3. Number of experts used to establish the ground truth for the test set and the qualifications of those experts (e.g. radiologist with 10 years of experience)

• Not applicable/Not specified. The assessment primarily relied on comparative performance metrics of the device with a predicate device and adherence to standards for materials and software, rather than expert-established ground truth on individual cases.

4. Adjudication method (e.g. 2+1, 3+1, none) for the test set

• Not applicable/Not specified.

5. If a multi reader multi case (MRMC) comparative effectiveness study was done, If so, what was the effect size of how much human readers improve with AI vs without AI assistance

• No, this is not an MRMC study. The device is a medical apparatus (autotransfusion system), not an AI-assisted diagnostic tool that would involve human readers interpreting AI output. The study compares the performance of the C.A.T.S device (hardware and software) in processing blood to a predicate device.

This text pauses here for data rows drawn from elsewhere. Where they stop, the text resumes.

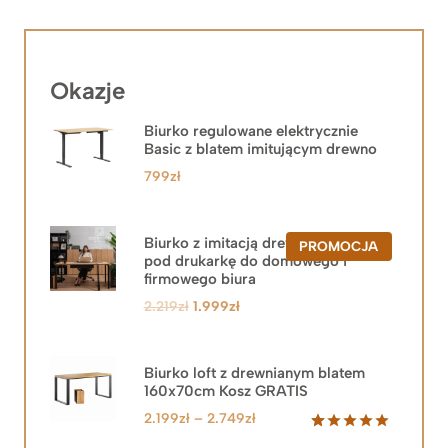
Okazje
Biurko regulowane elektrycznie
Basic z blatem imitującym drewno
799
zł
Biurko z imitacją drewna z szafką
PRODUKT
PROMOCJA
pod drukarkę do domowego i
W
PROMOCJ
firmowego biura
Pierwotna
Aktualna
2.219
zł
1.999
zł
cena
cena
wynosiła:
wynosi:
2.219zł.
1.999zł.
Biurko loft z drewnianym blatem
160x70cm Kosz GRATIS
Zakres
2.199
zł
–
2.749
zł
cen:
Oceniony
92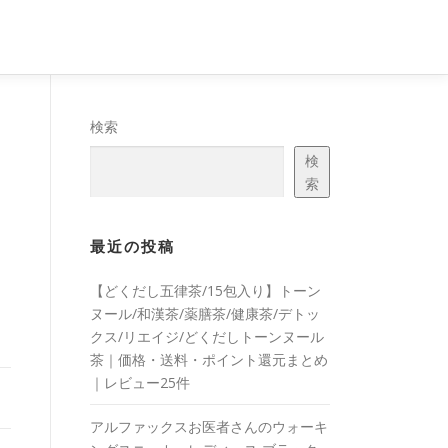
検索
検
索
最近の投稿
【どくだし五律茶/15包入り】トーン
ヌール/和漢茶/薬膳茶/健康茶/デトッ
クス/リエイジ/どくだしトーンヌール
茶｜価格・送料・ポイント還元まとめ
｜レビュー25件
アルファックスお医者さんのウォーキ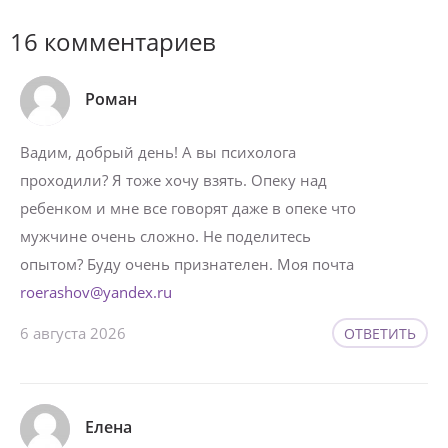
16 комментариев
Роман
Вадим, добрый день! А вы психолога
проходили? Я тоже хочу взять. Опеку над
ребенком и мне все говорят даже в опеке что
мужчине очень сложно. Не поделитесь
опытом? Буду очень признателен. Моя почта
roerashov@yandex.ru
6 августа 2026
ОТВЕТИТЬ
Елена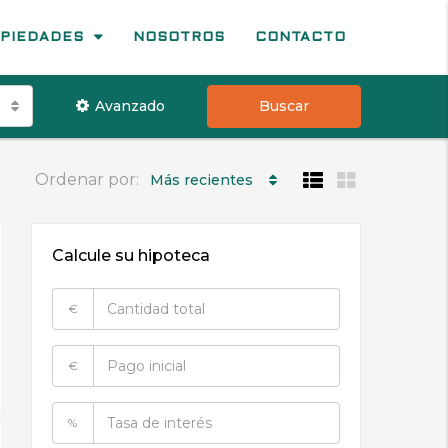
PIEDADES
NOSOTROS
CONTACTO
Avanzado
Buscar
Ordenar por:
Más recientes
Calcule su hipoteca
€
€
%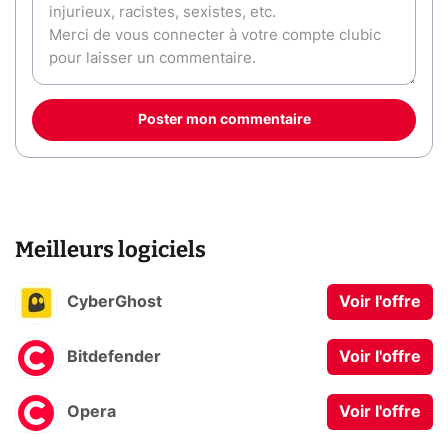
Poster mon commentaire
Meilleurs logiciels
CyberGhost
Voir l'offre
Bitdefender
Voir l'offre
Opera
Voir l'offre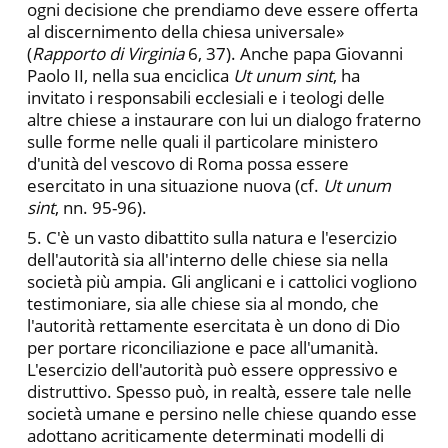
ogni decisione che prendiamo deve essere offerta
al discernimento della chiesa universale»
(
Rapporto di Virginia
6, 37). Anche papa Giovanni
Paolo II, nella sua enciclica
Ut unum sint
, ha
invitato i responsabili ecclesiali e i teologi delle
altre chiese a instaurare con lui un dialogo fraterno
sulle forme nelle quali il particolare ministero
d'unità del vescovo di Roma possa essere
esercitato in una situazione nuova (cf.
Ut unum
sint
, nn. 95-96).
5. C'è un vasto dibattito sulla natura e l'esercizio
dell'autorità sia all'interno delle chiese sia nella
società più ampia. Gli anglicani e i cattolici vogliono
testimoniare, sia alle chiese sia al mondo, che
l'autorità rettamente esercitata è un dono di Dio
per portare riconciliazione e pace all'umanità.
L'esercizio dell'autorità può essere oppressivo e
distruttivo. Spesso può, in realtà, essere tale nelle
società umane e persino nelle chiese quando esse
adottano acriticamente determinati modelli di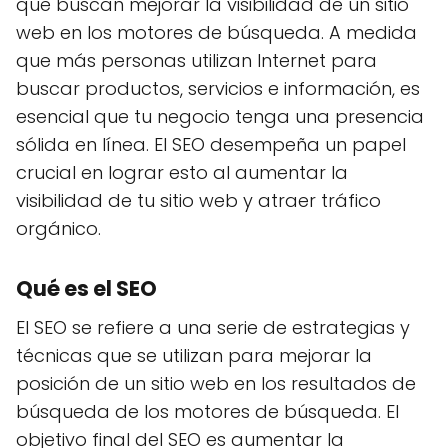
que buscan mejorar la visibilidad de un sitio
web en los motores de búsqueda. A medida
que más personas utilizan Internet para
buscar productos, servicios e información, es
esencial que tu negocio tenga una presencia
sólida en línea. El SEO desempeña un papel
crucial en lograr esto al aumentar la
visibilidad de tu sitio web y atraer tráfico
orgánico.
Qué es el SEO
El SEO se refiere a una serie de estrategias y
técnicas que se utilizan para mejorar la
posición de un sitio web en los resultados de
búsqueda de los motores de búsqueda. El
objetivo final del SEO es aumentar la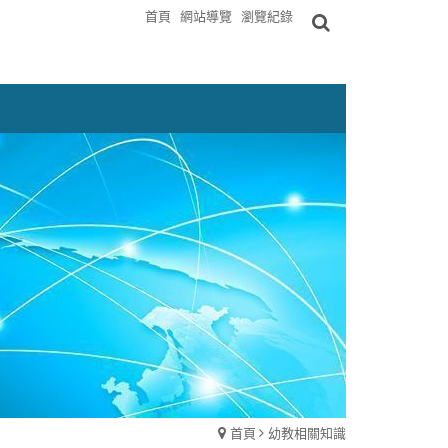
首頁
網站導覽
瀏覽紀錄
首頁
幼教相關知識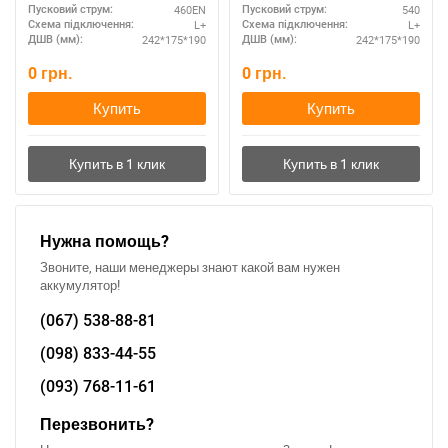
460EN
540
Пусковий струм:
Пусковий струм:
L+
L+
Схема підключення:
Схема підключення:
242*175*190
242*175*190
ДШВ (мм):
ДШВ (мм):
0
грн.
0
грн.
Купить
Купить
Нужна помощь?
Звоните, наши менеджеры знают какой вам нужен
аккумулятор!
(067)
538-88-81
(098)
833-44-55
(093)
768-11-61
Перезвонить?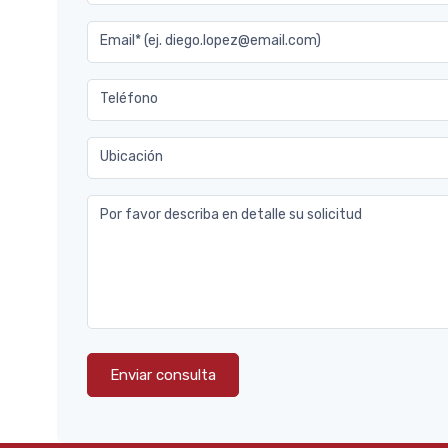
Email* (ej. diego.lopez@email.com)
Teléfono
Ubicación
Por favor describa en detalle su solicitud
Enviar consulta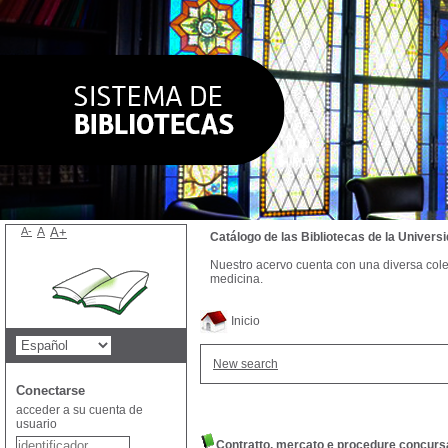
A-
A
A+
Catálogo de las Bibliotecas de la Univer
Nuestro acervo cuenta con una diversa colecc
medicina.
Inicio
New search
Conectarse
acceder a su cuenta de
usuario
Contratto, mercato e procedure concursa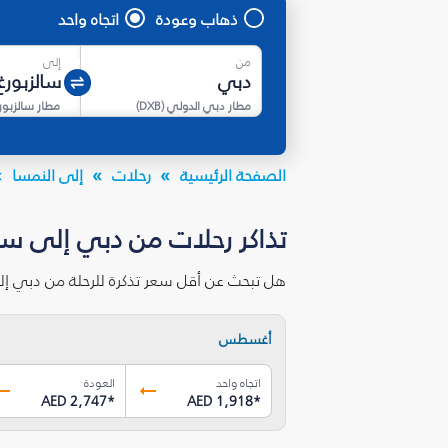
ذهاب وعودة
اتجاه واحد
من
إلى
مطار دبي الدولي
(
DXB
)
مطار سالزبور
الصفحة الرئيسية
رحلات
إلى النمسا
تذاكر رحلات من دبي إلى سال
هل تبحث عن أقل سعر تذكرة للرحلة من دبي إل
أغسطس
اتجاه واحد
العودة
AED 2,747
*
AED 1,918
*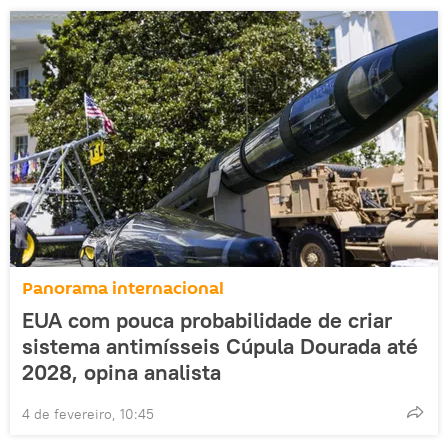
Panorama internacional
EUA com pouca probabilidade de criar
sistema antimísseis Cúpula Dourada até
2028, opina analista
4 de fevereiro, 10:45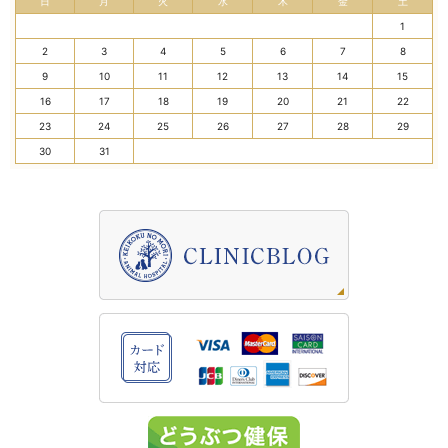
日
月
火
水
木
金
土
1
2
3
4
5
6
7
8
9
10
11
12
13
14
15
16
17
18
19
20
21
22
23
24
25
26
27
28
29
30
31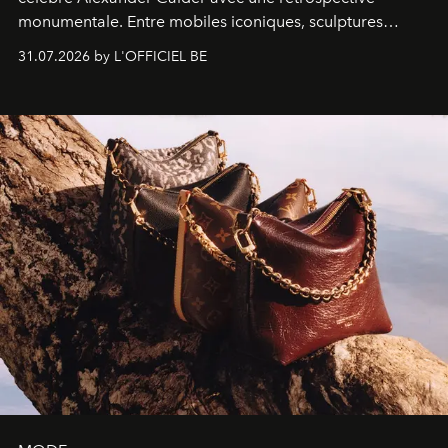
monumentale. Entre mobiles iconiques, sculptures
monumentales et poésie du mouvement, l'artiste
31.07.2026 by L'OFFICIEL BE
américain investit les espaces imaginés par Frank Gehry
dans une exposition qui redonne toute sa légèreté à la
sculpture.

6. If a standalone (i.e. algorithm only without human-in-the-loop performance) was done

• Yes, the performance studies described are for the device (C.A.T.S system) functioning in a standalone manner for blood processing and plasma sequestration, comparing its outputs and operational characteristics to those of a predicate device. The device itself is an automated system where human intervention is primarily for setup and monitoring, not for interpreting results in a way that would require a human-in-the-loop performance study in the context of diagnostic AI.

7. The type of ground truth used (expert consensus, pathology, outcomes data, etc)

• The ground truth for device performance appears to be established through:
  • Comparative performance data: Comparing key metrics (e.g., red cell, platelet, plasma recovery rates, quality of separated products) with a legally marketed predicate device (Medtronic Sequestra 1000).
  • Industry standards and FDA guidance: For biocompatibility (FDA's modified ISO standards), structural integrity (AAMI/ANSI standards), and software performance (Software Requirements Specification).
  • In vitro blood quality testing: To evaluate the safety and effectiveness of the plasma sequestration process parameters.

8. The sample size for the training set

• Not applicable/Not specified. This is a hardware/software system for blood processing, not a machine learning model that requires a distinct "training set" in the conventional sense. The "training" of the software would be its development and internal testing against specifications.

9. How the ground truth for the training set was established

• Not applicable. The software's "ground truth" would be its adherence to the "Software Requirements Specification" which would have been established during the design and development phase. The document states, "the plasma sequestration module of the C.A.T.S system software has undergone testing to assure that system software requirements are met."